The Democratic Republic of Congo (DRC) intends to play a central role in the Central Africa and Great-Lake sub-regions and to positively impact on their evolutions and development by adopting a more constructive attitude since it has for many years been a destabilising point in the heart of this region or the place of destabilising activities from its neighbourhood. In this respect, as from 1998, the DRC has been the theatre of a regional war opposing some Congolese rebels backed by Rwanda, Uganda and Burundi to the former president Laurent Désiré Kabila militarily supported by Angola, Namibia and Zimbabwe - as well as Chad which soon withdrew from the conflict – and who was also helped by exiled soldiers from the ex-Rwandan armed forces (ex-FAR).

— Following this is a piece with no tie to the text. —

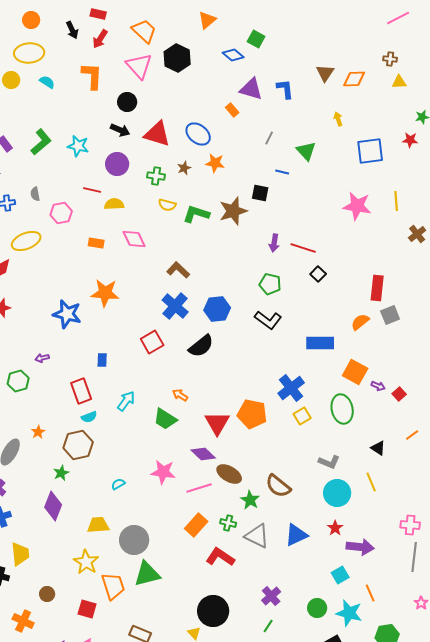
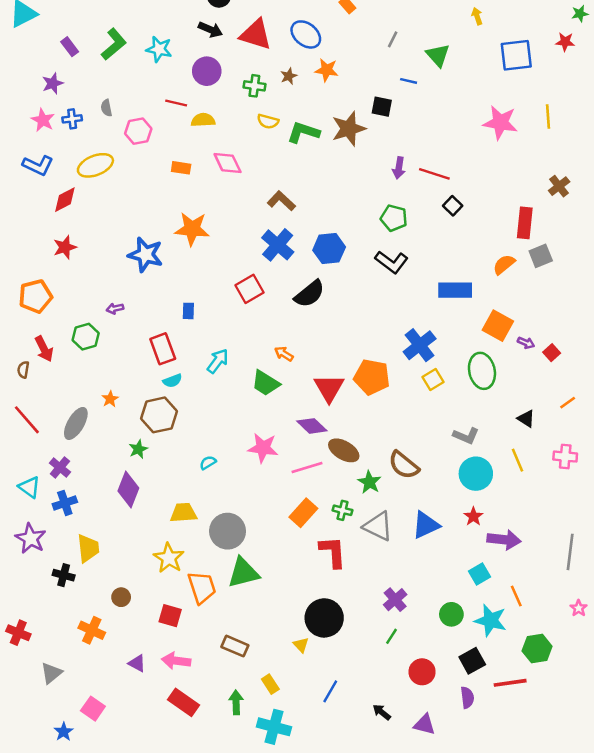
brown cross: (417, 234) -> (559, 186), moved
pink cross: (410, 525) -> (565, 457), moved
red L-shape: (220, 557) -> (333, 552), turned 52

The vision of what would be the DRC foreign policy objectives within the framework of its transition towards a durable and sustainable peace and the [re]construction of a strong, efficient and effective state after years of political instability, rebellions, civil war, bad governance, lack of democracy, that normally started with the first presidential elections ever organised in more than 40 years, was expressed during the electoral campaign by the elected president Joseph Kabila.

 

The new president envisions to restore the State authority over its domestic and foreign policy. The new diplomatic orientations of the third Republic are not really ambitious but quite simple, classical and realistic. There is no hegemonic agenda over the sub-region. The main objectives of the DRC foreign policy have to do with the following:

 

-   Implement a good neighborhood policy with countries bordering the DRC;

-   Establish a safe area with its neighbours and reaffirm the integrating role of the DRC in the Central Africa sub-region;

-  Revitalize the DRC participation in main African international organizations and strengthen its initiatives within the framework of the Great Lake Conference for peace;

-   Launch initiatives aiming at strengthening the Great Lake Conference for peace;-   Define and focus the DRC diplomacy on essential axis avoiding scatters;

-   Implement a policy aiming at promoting Congolese competencies in international organisation (within the UN system, the Organisation Intergouvernementale de la Francophonie and the African Union).